I really feel bad for these folks. Does know if they have a DDOS mitigation strategy other than RTBH with their transit providers? I would have thought that after the 2015 attack they would have looked into traffic scrubbing with something like Arbor Network or Prolexic. I understand that these are not cheap and Linodes as well as many other hosting provider's margins are probably thin but I would think that it would pay for itself in one or two attacks by minimizing customer churn an event like that causes.
I remember a few years ago when I moved my Linode from Fremont to Atlanta to avoid the frequent outages. I've never had show-stopping issues with Linode and the customer service has always been fast and responsive. Now though, I'm thinking of moving to their Frankfurt datacenter.
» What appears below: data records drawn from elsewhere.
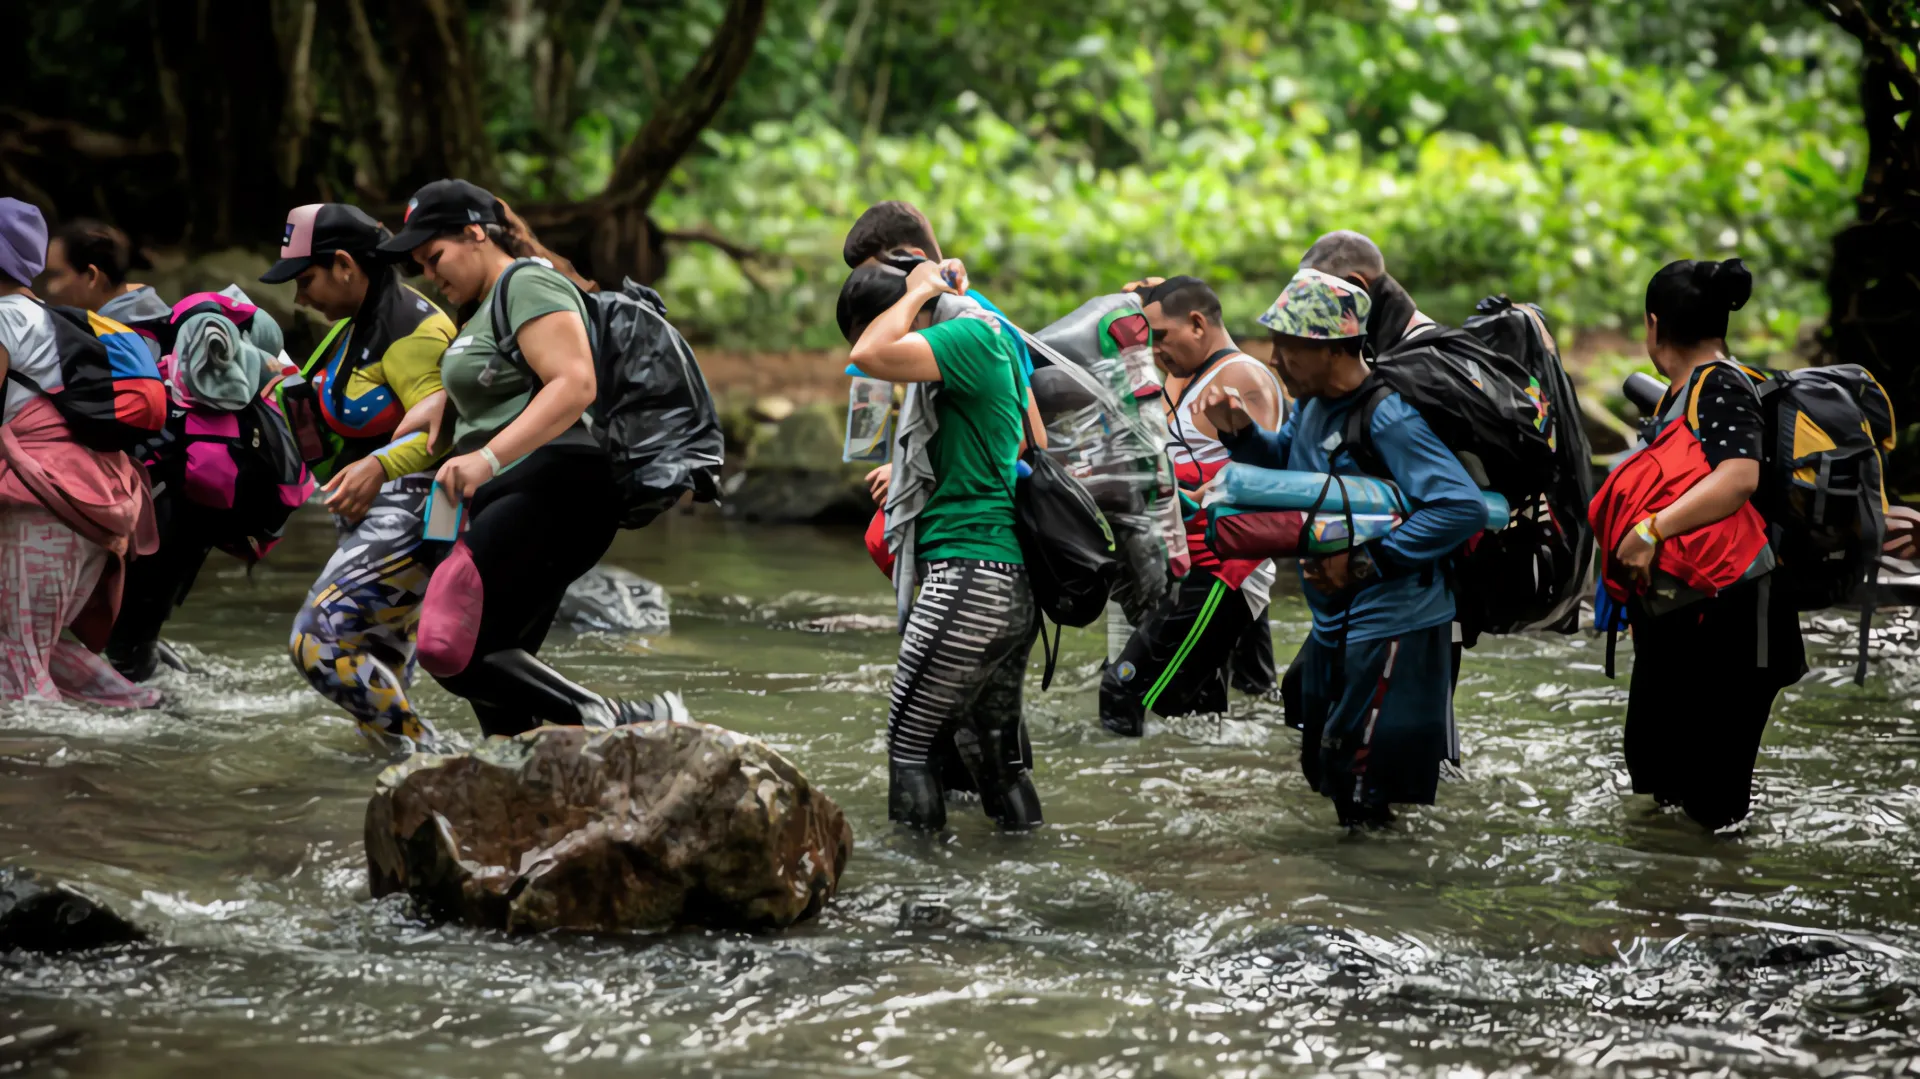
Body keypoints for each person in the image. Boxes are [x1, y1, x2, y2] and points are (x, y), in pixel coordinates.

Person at [377, 178, 683, 737]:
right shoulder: (483, 308)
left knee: (447, 643)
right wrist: (445, 403)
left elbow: (574, 384)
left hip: (559, 483)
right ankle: (527, 780)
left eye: (435, 256)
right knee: (494, 669)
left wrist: (486, 459)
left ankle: (619, 719)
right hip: (518, 489)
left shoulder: (528, 283)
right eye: (420, 264)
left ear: (475, 234)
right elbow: (504, 380)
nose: (428, 273)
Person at [1199, 268, 1485, 828]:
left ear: (1331, 349)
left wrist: (1362, 563)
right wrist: (1240, 434)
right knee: (1327, 769)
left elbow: (1461, 508)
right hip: (1337, 621)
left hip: (1395, 623)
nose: (1274, 361)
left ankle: (1384, 902)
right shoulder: (1311, 405)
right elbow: (1290, 466)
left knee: (1362, 784)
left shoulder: (1388, 416)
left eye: (1287, 348)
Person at [838, 255, 1045, 832]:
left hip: (968, 575)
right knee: (995, 760)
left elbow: (869, 354)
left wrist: (911, 296)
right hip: (1006, 584)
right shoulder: (986, 333)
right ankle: (1027, 866)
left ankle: (917, 898)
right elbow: (1034, 435)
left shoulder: (967, 335)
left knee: (908, 745)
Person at [1607, 258, 1805, 830]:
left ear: (1653, 324)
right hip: (1696, 614)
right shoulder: (1685, 394)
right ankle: (1680, 899)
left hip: (1738, 621)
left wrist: (1651, 531)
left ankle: (1719, 912)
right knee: (1662, 777)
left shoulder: (1718, 384)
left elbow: (1740, 475)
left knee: (1713, 803)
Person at [262, 203, 456, 750]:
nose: (299, 298)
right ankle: (403, 783)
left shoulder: (414, 331)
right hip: (372, 515)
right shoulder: (355, 325)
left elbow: (445, 432)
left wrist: (379, 466)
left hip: (419, 511)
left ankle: (438, 757)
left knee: (316, 642)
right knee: (376, 667)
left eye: (306, 280)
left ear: (345, 264)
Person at [1099, 276, 1287, 735]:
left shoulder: (1243, 376)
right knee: (1195, 715)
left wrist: (1198, 496)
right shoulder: (1182, 375)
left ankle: (1126, 795)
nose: (1154, 348)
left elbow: (1271, 476)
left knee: (1125, 691)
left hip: (1224, 569)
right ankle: (1203, 791)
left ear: (1198, 324)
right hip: (1181, 564)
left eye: (1161, 337)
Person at [0, 198, 159, 707]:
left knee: (18, 670)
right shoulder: (49, 320)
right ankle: (145, 714)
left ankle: (40, 782)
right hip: (86, 506)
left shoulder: (2, 319)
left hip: (40, 512)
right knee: (33, 653)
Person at [842, 201, 1035, 507]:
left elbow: (1025, 437)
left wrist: (908, 469)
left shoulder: (981, 328)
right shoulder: (897, 330)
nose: (865, 288)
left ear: (914, 261)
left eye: (877, 274)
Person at [40, 219, 171, 359]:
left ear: (92, 276)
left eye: (56, 275)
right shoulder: (153, 317)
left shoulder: (113, 347)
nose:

But now I think I need to setup fail-over with another VPS provider. What's a recommended alternative? Is Digital Ocean the next best choice after Linode?
Yes, the FBI. They're fantastic at it and part of their job is helping businesses recover from compromise and going after the attackers. However, they're overworked government employees with not enough resources.
FBI can probably monitor both sides of those nodes (tap the data centre?) if they're in USA? So can't they monitor all the nodes clients, then do something like block returning traffic and look for timing or other meta data of the re-request from the command server?
DigitalOcean has had a few DDoS attacks targeting their SFO1 datacenter over the past few months, but fortunately each one seemed to disappear in under half an hour.
When you are the dns root record and in many cases hosting too for some 60-70 million domains, someone in the internet is wanting to attack someone at godaddy all the time. There isn't a time they aren't being attacked somehow in all reality, and I'd presume it's much the same for Linode.
The means of really combating a ddos is costly and extensive, this is why most use a service like prolexic or silverline, and typically with some massive infrastructures that comes with it. Anything less than n-by 40gb disposable internet pipes, preferably regional as you are, you can/will be smited at will.
I would use Linode if I needed to lease computational power, because it is still a great value vs AWS, but I could not run a high availability service there. It would feel like professional malpractice at this point.